─── RECORD EXTRACTS

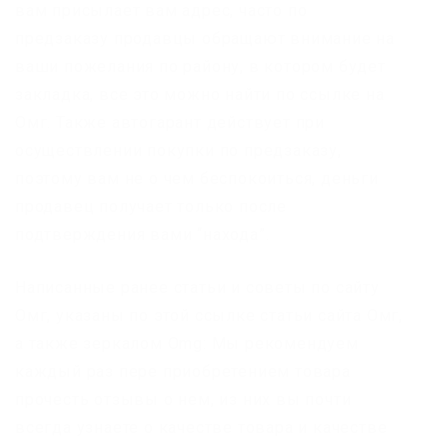
вам присылает вам адрес, часто по
предзаказу продавцы обращают внимание на
ваши пожелания по району, в котором будет
закладка, все это можно найти по ссылке на
Омг. Также автогарант действует при
осуществлении покупки по предзаказу,
поэтому вам не о чем беспокоиться, деньги
продавец получает только после
подтверждения вами “находа”.
Написанные ранее статьи и советы по сайту
Омг, указаны по этой ссылке статьи сайта Омг,
а также зеркалом Omg: Мы рекомендуем
каждый раз пере приобретением товара
прочесть отзывы о нем, из них вы почти
всегда узнаете о качестве товара и качестве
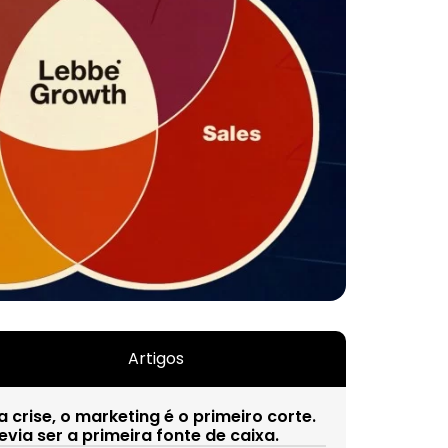
Artigos
a crise, o marketing é o primeiro corte.
evia ser a primeira fonte de caixa.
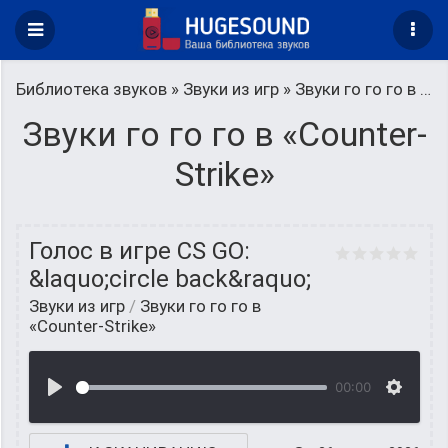
Библиотека звуков
»
Звуки из игр
» Звуки го го го в «Counter-Strike»
Звуки го го го в «Counter-
Strike»
Голос в игре CS GO:
&laquo;circle back&raquo;
Звуки из игр
/
Звуки го го го в
«Counter-Strike»
00:00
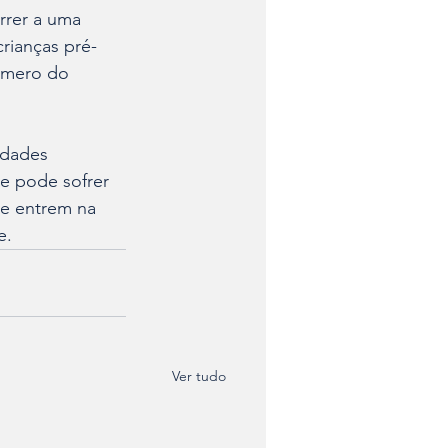
rrer a uma 
crianças pré-
número do 
idades 
 e pode sofrer 
ue entrem na 
e.
Ver tudo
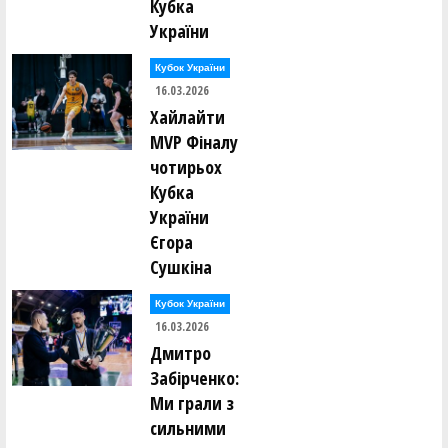
Кубка
України
Кубок України
16.03.2026
Хайлайти
MVP Фіналу
чотирьох
Кубка
України
Єгора
Сушкіна
Кубок України
16.03.2026
Дмитро
Забірченко:
Ми грали з
сильними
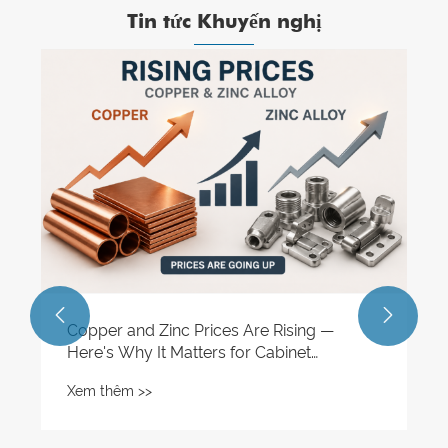
Tin tức Khuyến nghị


Copper and Zinc Prices Are Rising —
Here's Why It Matters for Cabinet
Hardware
Xem thêm >>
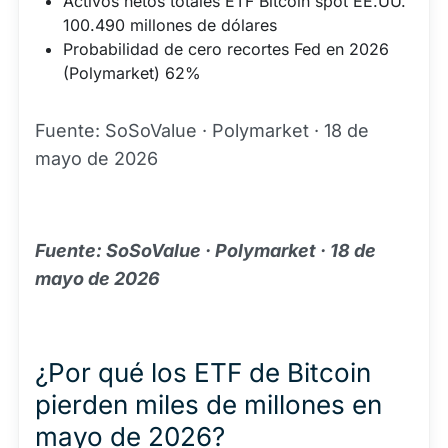
Activos netos totales ETF Bitcoin spot EE.UU.
100.490 millones de dólares
Probabilidad de cero recortes Fed en 2026
(Polymarket) 62%
Fuente: SoSoValue · Polymarket · 18 de
mayo de 2026
Fuente: SoSoValue · Polymarket · 18 de
mayo de 2026
¿Por qué los ETF de Bitcoin
pierden miles de millones en
mayo de 2026?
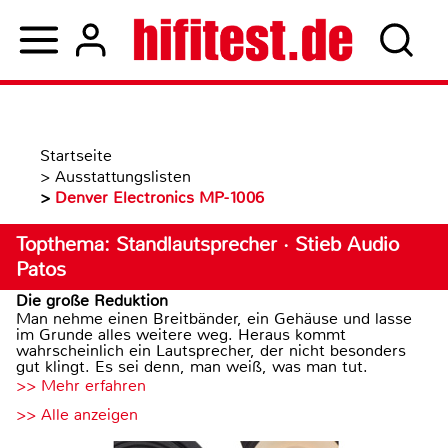
Startseite
>
Ausstattungslisten
>
Denver Electronics MP-1006
Topthema: Standlautsprecher · Stieb Audio
Patos
Die große Reduktion
Man nehme einen Breitbänder, ein Gehäuse und lasse
im Grunde alles weitere weg. Heraus kommt
wahrscheinlich ein Lautsprecher, der nicht besonders
gut klingt. Es sei denn, man weiß, was man tut.
>> Mehr erfahren
>> Alle anzeigen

──────

WORK TASK>
Your copy of the records above should be exact and contain no pictures.

ANSWER TO THIS EXERCISE>
вам присылает вам адрес, часто по
предзаказу продавцы обращают внимание на
ваши пожелания по району, в котором будет
закладка, все это можно найти по ссылке на
Омг. Также автогарант действует при
осуществлении покупки по предзаказу,
поэтому вам не о чем беспокоиться, деньги
продавец получает только после
подтверждения вами “находа”.
Написанные ранее статьи и советы по сайту
Омг, указаны по этой ссылке статьи сайта Омг,
а также зеркалом Omg: Мы рекомендуем
каждый раз пере приобретением товара
прочесть отзывы о нем, из них вы почти
всегда узнаете о качестве товара и качестве
Artigos
a crise, o marketing é o primeiro corte.
evia ser a primeira fonte de caixa.
Библиотека звуков
»
Звуки из игр
» Звуки го го го в «Counter-Strike»
Звуки го го го в «Counter-
Strike»
Голос в игре CS GO:
&laquo;circle back&raquo;
Звуки из игр
/
Звуки го го го в
«Counter-Strike»
00:00
rrer a uma 
crianças pré-
número do 
idades 
 e pode sofrer 
ue entrem na 
e.
Ver tudo
Кубка
України
Кубок України
16.03.2026
Хайлайти
MVP Фіналу
чотирьох
Кубка
України
Єгора
Сушкіна
Кубок України
16.03.2026
Дмитро
Забірченко:
Ми грали з
сильними
Tin tức Khuyến nghị


Copper and Zinc Prices Are Rising —
Here's Why It Matters for Cabinet
Hardware
Xem thêm >>
Activos netos totales ETF Bitcoin spot EE.UU.
100.490 millones de dólares
Probabilidad de cero recortes Fed en 2026
(Polymarket) 62%
Fuente: SoSoValue · Polymarket · 18 de
mayo de 2026
Fuente: SoSoValue · Polymarket · 18 de
mayo de 2026
¿Por qué los ETF de Bitcoin
pierden miles de millones en
mayo de 2026?
Startseite
>
Ausstattungslisten
>
Denver Electronics MP-1006
Topthema: Standlautsprecher · Stieb Audio
Patos
Die große Reduktion
Man nehme einen Breitbänder, ein Gehäuse und lasse
im Grunde alles weitere weg. Heraus kommt
wahrscheinlich ein Lautsprecher, der nicht besonders
gut klingt. Es sei denn, man weiß, was man tut.
>> Mehr erfahren
>> Alle anzeigen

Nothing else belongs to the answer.